How is White Christmas responsible for Star Wars, IMAX and Inception?
29 Nov 2013

How is White Christmas responsible for Star Wars, IMAX and Inception?

I’m dreaming of a white Christmas… Just about everyone knows the song, right? But did you know that the movie is partially responsible for Star Wars and IMAX, not to mention key sequences in moves such as Inception and Scott Pilgrim Vs. The World?

Pretend it’s 1954. Alaska and Hawaii aren’t yet states (they will be in five years, though!).  A new car cost around $2000. The Red Wings (of course) won the Stanley Cup! Doris Day was all over the radio, as was George Clooney’s aunt Rosemary… speaking of Rosemary Clooney, in 1954, a little movie was released that she starred in. It was called White Christmas and it was shot with the VistaVision process. Wait, the who what huh now? And what does that have to do with Han Solo?

According to Paramount’s description from 1954: VistaVision includes wider angle lenses to give greater scope on the big screen; new cameras through which the 35mm negatives travel horizontally eight sprocket holes per frame instead of the standard four per frame, giving a negative image with an area of nearly three times the area of the standard negative image.


So what’s it mean? Well, in short, it’s a widescreen variant of 35mm film. The process yielded a finer-grained projection print, which meant a larger, clearer picture. It might not seem like much now, but at the time it was revolutionary. In fact, it ended up being a sort of testing ground for ideas in cinematography that evolved into the IMAX and OMNIMAX formats in the 1970s. Did you know that IMAX is oriented sideways just like VistaVision? Think about it. Most movie projectors are vertically fed (up and down). This went side to side. Mind. Blown. Well, it would have been at the time.

At the time, television was becoming popular. Going to see motion pictures at the theater was seen as more of a luxury and event instead of a commonplace thing it had been before. Being able to out-do everything that someone can experience at home was just as key then as it is even today. VistaVision films meant an experience you could never duplicate on your dinky television at home! Plus from a technical standpoint certain features, such as being able to choose a widescreen aspect ratio, not cutting down on the number of seats (as CinemaScope and Cinerama did at first), etc. made it a very appealing option.

It didn’t last long, though. Soon finer-grained color stocks became available and using up twice as much film as the new stocks needed meant VistaVision fell by the wayside and was collecting dust for years.

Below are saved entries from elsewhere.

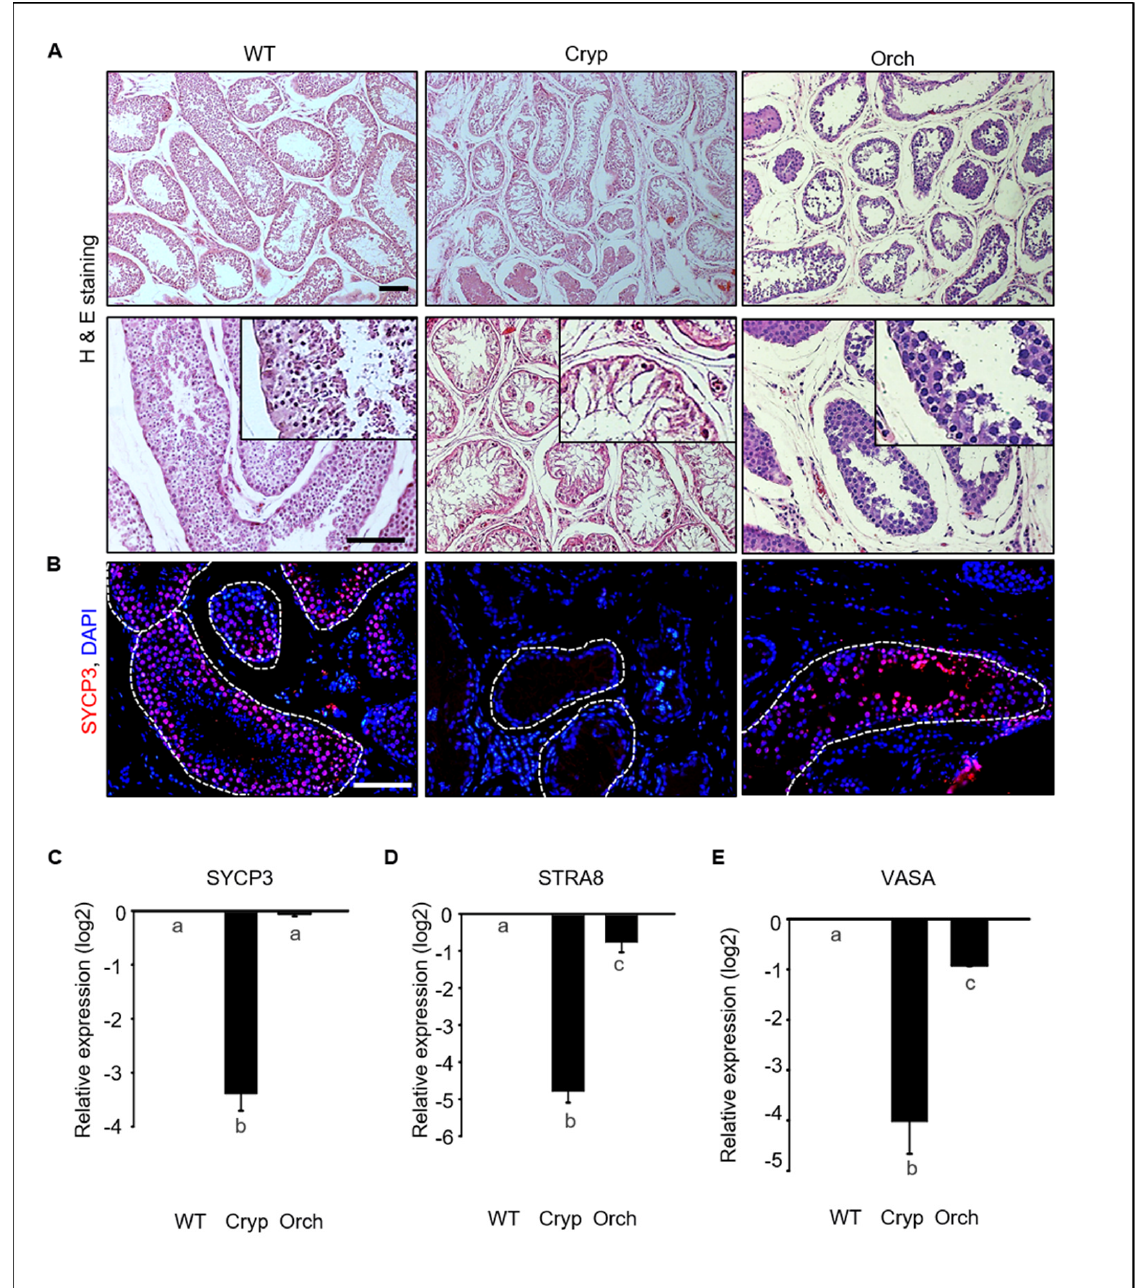
Figure 2. Germ cell depletion in cryptorchid dog testes. ( A ) Morphological changes in wild-type, cryptorchid, and orchiopexy dog testes analyzed using hematoxylin and eosin staining. Many germ cells were depleted in cryptorchid testes compared to wild-type and orchiopexied testes. ( B ) SYCP3, a meiotic marker protein, and DAPI were detected in wild-type, cryptorchid, and orchiopexied canine testes by immunostaining. SYCP3-positive cells were found in both wild-type and orchiopexied dog testes but not in cryptorchid testes. Scale bars = 50 µ m; n = 3, two pairs of testes. ( C – E ) Expressions of SYCP3 , STRA8 , VASA , and GAPDH genes in wild-type, cryptorchid, and orchiopexied dog testes were determined by qPCR. The expression levels of SYCP3 , STRA8 , and VASA genes were decreased in cryptorchid testes compared to the wild-type. Data are presented as means ± standard deviation, and values with different letters are significantly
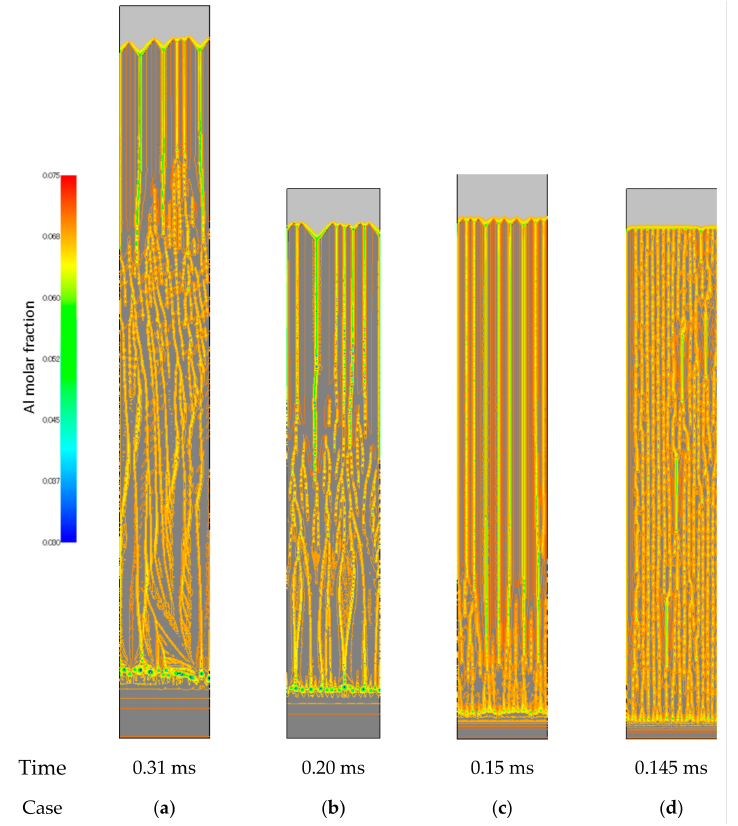
Figure 7. Snapshots of solidification microstructure distributions obtained by the quasi-equilibrium MPFM with Al concentrations (molar fraction) of ( a ) 5 × 10 5 K/s and 5 × 10 6 K/m, ( b ) 1 × 10 6 K/s and 1 × 10 7 K/m, ( c ) 5 × 10 6 K/s and 5 × 10 7 K/m and ( d ) 1 × 10 7 K/s and 1 × 10 8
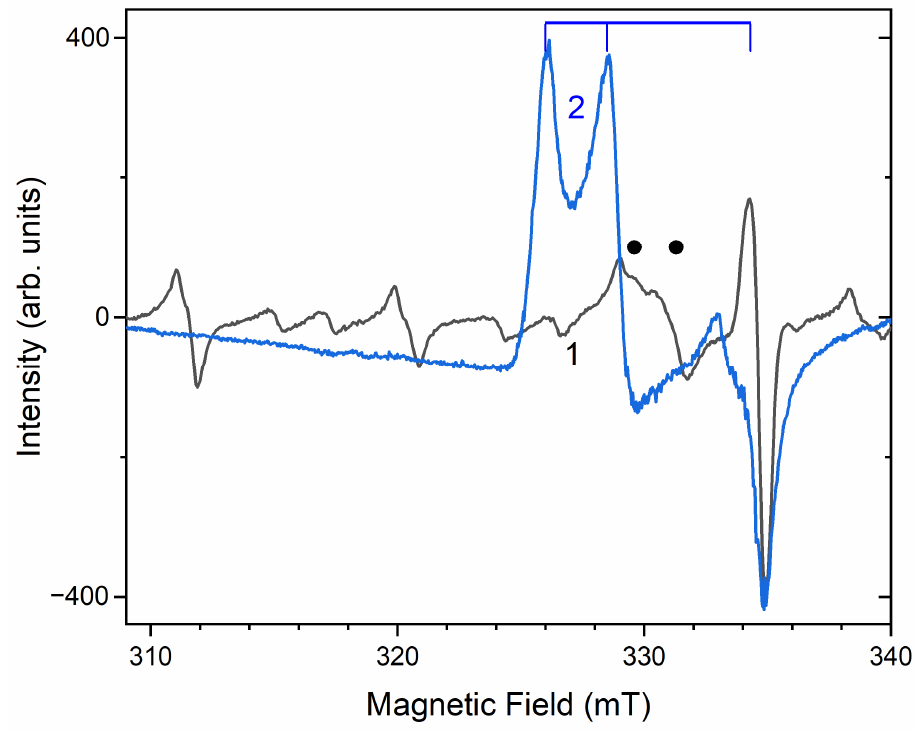
Figure 12. The ESR spectra of unheated haüyne (Sample 3) (1) and Sample 3 heated at a temperature of 800 ◦ C (2). The dots indicate the bands of S 4 •− and the vertical lines show the bands of S 3 •− .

Until 1975 when a group of special effects artists got their heads together on how to film faster, high quality, large-area footage to be used in a little film called Star Wars. Someone had the bright idea to pull out some old VistaVision equipment and it worked perfectly. So perfectly that it became a standard for shooting practical effects and is still in use with movies such as The Dark Knight, Inception and Scott Pilgrim Vs. The World all using VistaVision in certain key sequences. This resulted in the Dykstraflex motion-controlled camera (as created by John Dykstra, father of Chloe Dykstra from Heroes of Cosplay and shown on an episode helping her with a competition), though also many others had a hand in creating it, with Alvah J. Miller and Jerry Jeffress creating the critical electronics – and all three would collectively win an Academy Award for special achievement in 1978 for it. Of course, George Lucas and John Dykstra ended up butting heads over things like how much time and money was being spent on the camera system and how the effects team basically sucked because they were behind schedule despite creating, ya know, MAGIC OUT OF NOTHING. Lucas had created Industrial Light & Magic (ILM) and had appointed Dykstra to supervise the operation, only to pretty much fire him the second principal photography over in London was all finished up. Dykstra got the last laugh though, by going on to win an Oscar for special effects and technical achievement.

So there you have it. The slightly tangled, twisted story of how White Christmas is responsible for Star Wars. Sorta.